//! Search index for fast substring matching.
//!
//! This module provides an inverted index that enables O(k) substring
//! search where k is the number of matches, instead of O(n) linear scan.
use crate::graph::NodeId;
use std::collections::{HashMap, HashSet};
/// Minimum n-gram length for indexing.
const MIN_NGRAM_LEN: usize = 2;
/// Maximum n-gram length for indexing.
const MAX_NGRAM_LEN: usize = 4;
/// An inverted index for fast substring search.
///
/// Uses n-gram indexing to support substring matching. When a name is added,
/// we break it into overlapping n-grams and index each one. During search,
/// we look up the query's n-grams and intersect the results.

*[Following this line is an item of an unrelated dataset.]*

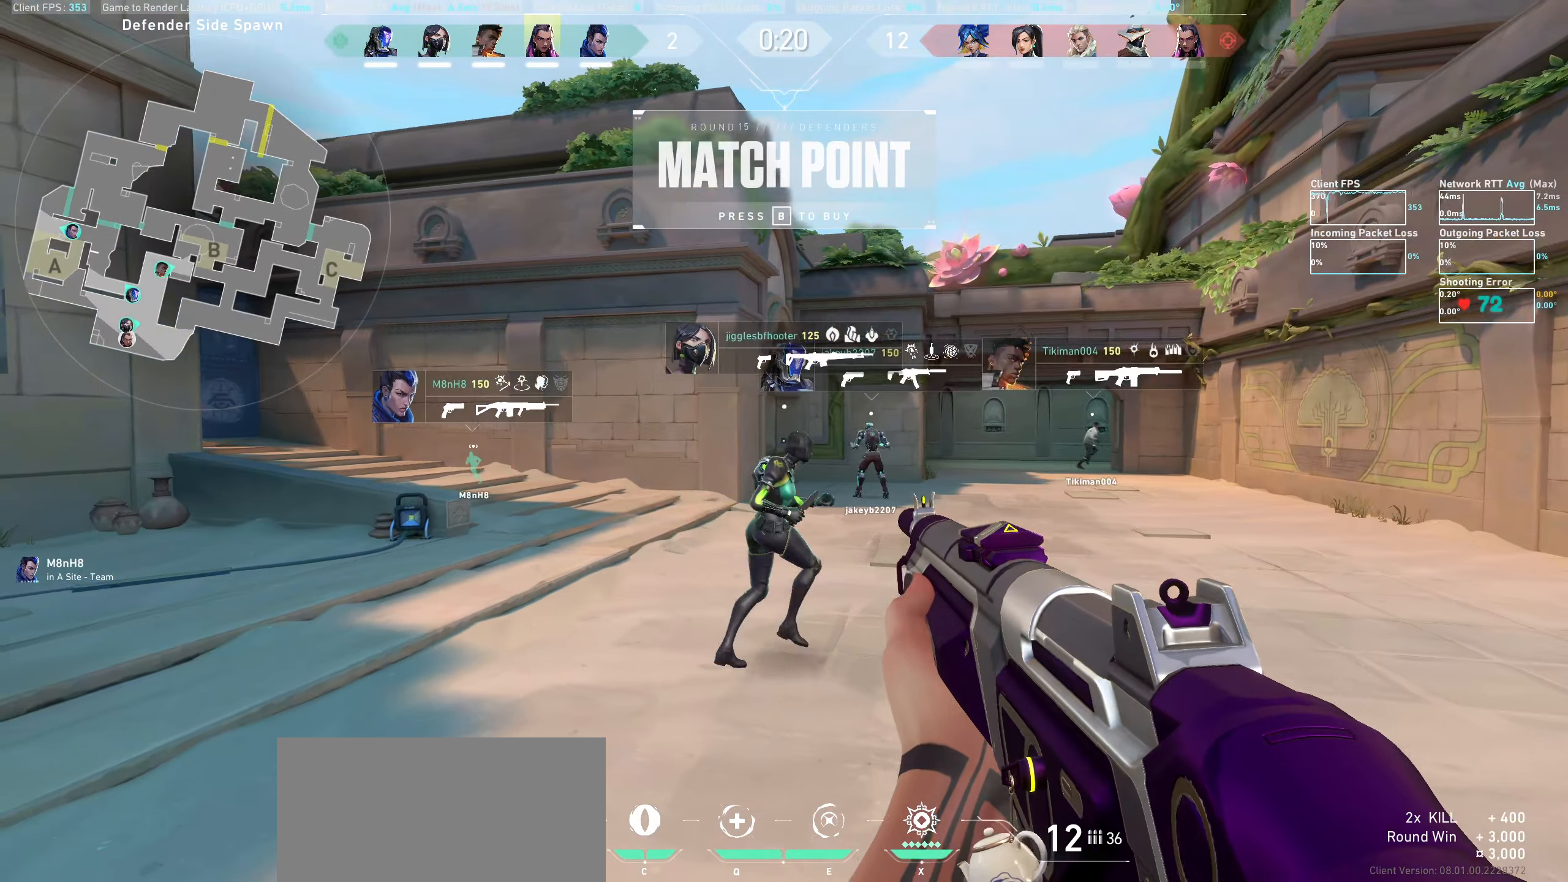
{"keys": ["w"], "mouse": [], "events": [[17, "w", "up"], [83, "d", "down"], [267, "w", "down"], [317, "d", "up"]]}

#[derive(Debug, Default, Clone)]
pub struct SearchIndex {
/// Maps lowercased full names to NodeIds for exact match lookup.
exact_index: HashMap<String, Vec<NodeId>>,
/// Maps lowercased n-grams to NodeIds for substring search.
ngram_index: HashMap<String, HashSet<NodeId>>,
}
impl SearchIndex {
/// Creates a new empty search index.
pub fn new() -> Self {
Self::default()
}
/// Inserts a name into the index.
pub fn insert(&mut self, name: &str, id: NodeId) {
let lower = name.to_lowercase();
// Add to exact index
self.exact_index.entry(lower.clone()).or_default().push(id);
// Add to n-gram index
for ngram in self.generate_ngrams(&lower) {
self.ngram_index.entry(ngram).or_default().insert(id);
}
}
/// Removes a name from the index.
pub fn remove(&mut self, name: &str, id: NodeId) {
let lower = name.to_lowercase();
// Remove from exact index
if let Some(ids) = self.exact_index.get_mut(&lower) {
ids.retain(|&x| x != id);
if ids.is_empty() {
self.exact_index.remove(&lower);
}
}
// Remove from n-gram index
for ngram in self.generate_ngrams(&lower) {
if let Some(ids) = self.ngram_index.get_mut(&ngram) {
ids.remove(&id);
if ids.is_empty() {
self.ngram_index.remove(&ngram);
}
}
}
}
/// Searches for nodes whose names contain the query substring.
///
/// Returns matching NodeIds sorted for deterministic output.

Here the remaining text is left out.